Corrosion of Late- and Post-Transition Metals into Metal–Organic Chalcogenolates and Implications for Nanodevice Architectures
Matthew Yeung, Derek Popple, Elyse A. Schriber⧓, Simon J. Teat, Christine M. Beavers, Aude Demessence, Tevye Kuykendall, J. Nathan Hohman
Abstract
Metal chalcogenide compounds have attracted interest as materials for next-generation semiconductors, catalysts, and device architectures. Hybrid compounds containing both a metal chalcogenide architecture and a supporting organic lattice combine the interesting structural and electronic properties of the material class with a configurable hybrid component that can lead to a wide range of tailorable materials. However, many of the methods available for preparing inorganic coordination polymers in this class require specialized solution-phase chemical preparations that are incompatible with solid-state fabrication techniques.

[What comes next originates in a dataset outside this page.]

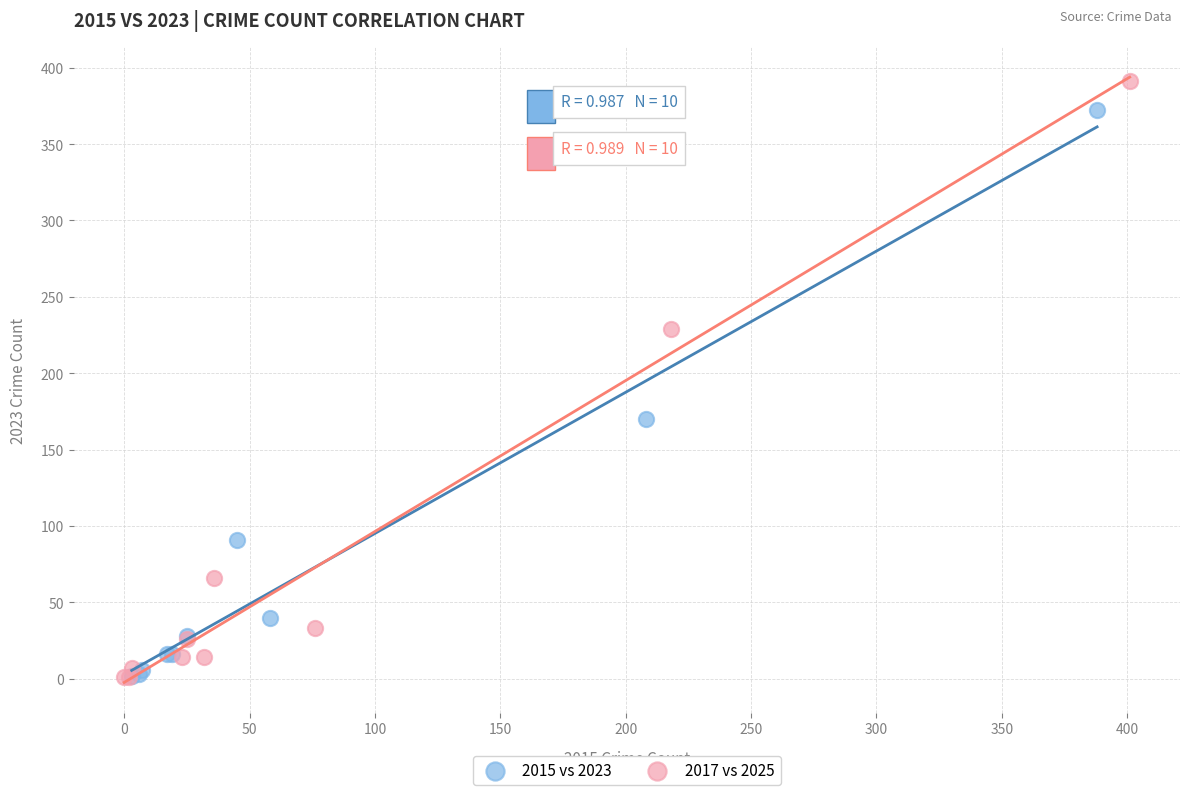

Which series has the widest spread of Y values?

2017 vs 2025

Here, we prepare metal–organic chalcogenolates (MOChas) of copper, indium, lead, and tin from benzeneselenol or benzenethiol directly from the organochalcogen and corresponding metal in a tube furnace at a relatively modest temperature. Scanning electron microscopy and X-ray diffraction confirmed the conversion of the precursors to crystalline MOChas. X-ray photoelectron spectroscopy was used to investigate the chemical bonding for each of the materials and provides insight into the elemental composition of the synthesized compounds. This straightforward approach for preparing crystalline hybrid materials may be generalizable for the preparation of a wide variety of coordination compounds and complexes in form factors useful for subsequent development of device architectures.